--- Supplied records ---
================
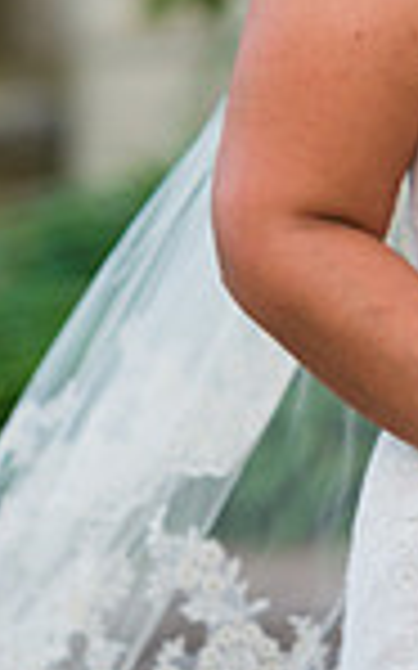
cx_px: 546
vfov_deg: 4.6
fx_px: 8393
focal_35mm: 460
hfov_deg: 2.8
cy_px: -18
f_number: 3.2
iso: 200
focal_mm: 150
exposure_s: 1/320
================
--- Exercise requirements ---
Everything from the line with "fx_px: 8393" through the last line of the material above should be echoed exactly, and nothing else.

--- Reply to the exercise ---
fx_px: 8393
focal_35mm: 460
hfov_deg: 2.8
cy_px: -18
f_number: 3.2
iso: 200
focal_mm: 150
exposure_s: 1/320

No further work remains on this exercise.